All of lore.kernel.org
 help / color / mirror / Atom feed
From: Patrick Steinhardt <ps@pks.im>
To: Justin Tobler <jltobler@gmail.com>
Cc: git@vger.kernel.org, karthik.188@gmail.com,
	phillip.wood123@gmail.com, Jeff King <peff@peff.net>
Subject: Re: [PATCH v3 2/3] builtin: introduce diff-pairs command
Date: Thu, 27 Feb 2025 13:56:04 +0100	[thread overview]
Message-ID: <Z8Bg5EAArZVGPaAc@pks.im> (raw)
In-Reply-To: <20250225233925.1345086-3-jltobler@gmail.com>

On Tue, Feb 25, 2025 at 05:39:24PM -0600, Justin Tobler wrote:
> Through git-diff(1), a single diff can be generated from a pair of blob
> revisions directly. Unfortunately, there is not a mechanism to compute
> batches of specific file pair diffs in a single process. Such a feature
> is particularly useful on the server-side where diffing between a large
> set of changes is not feasible all at once due to timeout concerns.

### THINGS TO DO
1. In the mailing-list message, what concern makes diffing a large set of changes all at once not feasible on the server side?
2. Reproduce word for word everything in the mailing-list message from "On Tue, Feb" down to "to timeout concerns.".

### INFORMATION PROVIDED
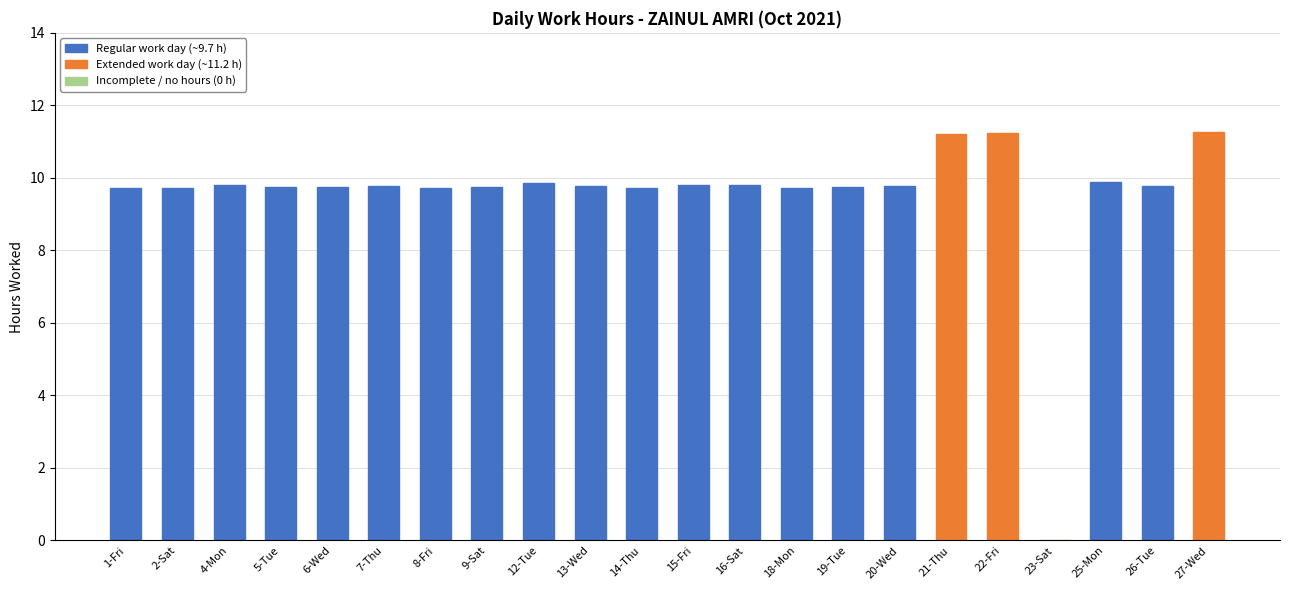

What is the sum of all values?

209.6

### ANSWERS FOR THE TASKS
1. Timeout concerns.

2.
On Tue, Feb 25, 2025 at 05:39:24PM -0600, Justin Tobler wrote:
> Through git-diff(1), a single diff can be generated from a pair of blob
> revisions directly. Unfortunately, there is not a mechanism to compute
> batches of specific file pair diffs in a single process. Such a feature
> is particularly useful on the server-side where diffing between a large
> set of changes is not feasible all at once due to timeout concerns.